Es reicht, Herr Wulff!

Ein Kommentar

von Ludwig Lenis
Es reicht, Herr Wulff!
 
Eigentlich hatte ich geglaubt, blauäugig, wie ich nun mal in die Welt schaue, daß solche grotesken, einer sogenannten Demokratie und ihrer gewählten Vertreter unwürdigen Vorgänge nur im finstersten Herzen Afrikas, vielleicht noch in Mittelamerika, auf den Philippinen oder allenfalls in Italien unter Berlusconi möglich seien. Ich habe mich getäuscht. Deutschland hat sich durch Christian Wulff und die ihm verpflichteten politischen Beamten als Bananenrepublik desavouiert. Das ist bitter.

Wir wollen hier nicht noch einmal all die sich zu einem handfesten Vorteilnahme-Skandal summierenden Vorwürfe (alle hatten mit schnödem Geld zu tun) gegen den ehemaligen Ministerpräsidenten und mit aller Gewalt von CDU-Kanzlerin Angela Merkel zum Bundespräsidenten durchgesetzten CDU-Politiker Christian Wulff aufkochen. Das ist alles lang und breit öffentlich ausgebreitet worden und auch in der letzten Dachkammer unserer Republik bekannt. Immerhin hat Herr Wulff kein öffentliches Ehrenwort gegeben, davor hat ihn der noch tiefere Sturz seines verblichenen Kollegen Uwe Barschel gewarnt. Aber er hat sich so lange an seinen Präsidenten-Sessel geklammert, wie es die massiven Vorwürfe nur zuließen. Als er schließlich angesichts der nicht mehr zu vermeidenden Vertreibung aus dem Präsidenten-Paradies zurücktrat, hängte er dem den feierlichen Mantel der politischen Rücksichtnahme um. Und jeder wußte, daß er über seine eigene ungeschickte wie maßlose Überheblichkeit gestolpert war.

Diese verblüffend kurzsichtige Maßlosigkeit (und wieder geht es um schnödes Geld) führt er Deutschland jetzt erneut vor Augen, indem er sich von einem einst von ihm selbst eingesetzten Beamten des Bundespräsidialamtes seinen nicht nur vom Wort her wahrlich unverdienten lebenslänglichen „Ehrensold“ zuschustern läßt – und des weiteren auf dem ebenso lebenslänglichen und ebenso unverdienten Ex-Präsidenten-Büro samt Chauffeur, Dienstwagen und Sekretärin besteht. Das ist dermaßen schamlos, daß mir glatt die angemessenen Worte der Empörung fehlen, bzw. nicht fehlen – ich spreche sie nur nicht aus, weil ich mich von Herrn Wulff, der ja nächstens wieder als Rechtsanwalt arbeiten wird - auch das ein Hohn - nicht verklagen lassen möchte.
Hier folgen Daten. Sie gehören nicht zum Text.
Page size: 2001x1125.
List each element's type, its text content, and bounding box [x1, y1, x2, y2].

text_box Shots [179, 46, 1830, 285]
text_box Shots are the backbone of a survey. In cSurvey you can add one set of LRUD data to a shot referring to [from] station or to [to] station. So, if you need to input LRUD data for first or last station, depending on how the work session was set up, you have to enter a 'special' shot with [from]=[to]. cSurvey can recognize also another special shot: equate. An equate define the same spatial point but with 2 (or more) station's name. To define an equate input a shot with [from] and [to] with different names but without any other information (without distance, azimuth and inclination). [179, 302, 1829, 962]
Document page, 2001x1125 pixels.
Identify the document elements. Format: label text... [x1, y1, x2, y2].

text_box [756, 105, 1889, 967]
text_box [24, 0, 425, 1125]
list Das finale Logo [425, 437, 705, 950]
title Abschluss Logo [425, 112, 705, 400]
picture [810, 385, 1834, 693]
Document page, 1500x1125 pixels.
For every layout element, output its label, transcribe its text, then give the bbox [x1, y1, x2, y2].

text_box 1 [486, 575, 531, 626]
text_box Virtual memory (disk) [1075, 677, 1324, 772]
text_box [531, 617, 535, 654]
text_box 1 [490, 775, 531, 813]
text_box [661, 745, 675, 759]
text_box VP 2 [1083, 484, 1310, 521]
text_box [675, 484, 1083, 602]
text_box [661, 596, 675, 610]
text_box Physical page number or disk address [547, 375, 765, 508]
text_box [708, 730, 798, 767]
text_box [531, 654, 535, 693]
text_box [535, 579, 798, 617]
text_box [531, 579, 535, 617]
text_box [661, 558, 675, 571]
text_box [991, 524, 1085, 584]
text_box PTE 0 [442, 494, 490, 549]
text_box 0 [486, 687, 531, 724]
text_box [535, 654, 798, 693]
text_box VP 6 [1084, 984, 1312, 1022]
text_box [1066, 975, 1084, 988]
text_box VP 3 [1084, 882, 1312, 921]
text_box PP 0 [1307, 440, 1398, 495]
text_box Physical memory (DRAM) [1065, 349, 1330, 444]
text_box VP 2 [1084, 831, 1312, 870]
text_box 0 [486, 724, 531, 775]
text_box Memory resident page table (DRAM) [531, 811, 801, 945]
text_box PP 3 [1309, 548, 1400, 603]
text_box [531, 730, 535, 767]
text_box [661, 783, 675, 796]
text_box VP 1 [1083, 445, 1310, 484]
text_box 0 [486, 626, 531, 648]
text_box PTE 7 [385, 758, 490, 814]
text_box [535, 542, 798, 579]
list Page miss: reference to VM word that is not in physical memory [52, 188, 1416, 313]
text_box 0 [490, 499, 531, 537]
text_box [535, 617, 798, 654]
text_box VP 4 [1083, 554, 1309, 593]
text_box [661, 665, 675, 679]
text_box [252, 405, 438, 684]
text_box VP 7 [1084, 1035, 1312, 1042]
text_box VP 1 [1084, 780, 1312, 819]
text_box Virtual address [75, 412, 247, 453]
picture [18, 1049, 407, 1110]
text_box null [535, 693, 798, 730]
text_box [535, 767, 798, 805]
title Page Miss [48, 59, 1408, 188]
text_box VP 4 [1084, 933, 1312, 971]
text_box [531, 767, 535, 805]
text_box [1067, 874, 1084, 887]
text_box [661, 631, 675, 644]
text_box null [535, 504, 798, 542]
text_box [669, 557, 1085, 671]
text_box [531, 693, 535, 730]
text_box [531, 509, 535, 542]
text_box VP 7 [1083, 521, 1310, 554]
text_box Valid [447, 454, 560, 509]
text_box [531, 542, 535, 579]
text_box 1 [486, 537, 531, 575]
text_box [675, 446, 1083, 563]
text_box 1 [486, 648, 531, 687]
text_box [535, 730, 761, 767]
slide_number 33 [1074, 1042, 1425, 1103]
Was mir nun überdies die Zornesröte ins Gesicht treibt, ist die Tatsache, daß diesem Mann nun auch noch einer geblasen wird. Ein Zapfenstreich nämlich. Heute Abend. Da treten deutsche Soldaten in schimmernder Wehr an, um einen wenig ehrenhaft abgehalfterten Präsidenten von Merkels Gnaden mit allen Ehren und Musik zu verabschieden. Und der hat die Stirn, sich auch noch eine Zugabe zu seiner Abschieds-Hitparade auszubitten. Ich bin sicher, man wird ihm auch die blasen. Wohin wohl?

Mit einem Rest von politischer Vernunft, mit ein wenig Anstand gegenüber den Bürgern unseres Landes und nicht zuletzt mit ein wenig Selbstachtung würde Herr Wulff mit einer dezenten Verbeugung auf all diese völlig unangemessenen Gelder und Ehren verzichten. Sein ehrenhaft zurückgetretener Vorgänger Horst Köhler - ein Mann der allen Respekt verdient – hat es ihm, zumindest was den Ehrensold angeht, vorgemacht. Das finden auch Wulffs Vorgänger und sein designierter Nachfolger. Die kommen nämlich nicht zu dem peinlichen Spektakel. Wulff könnte jetzt ein wenig Demut zeigen. Er könnte damit seinem Namen ein wenig von dem Glanz zurückgeben, den er vielleicht einmal hatte.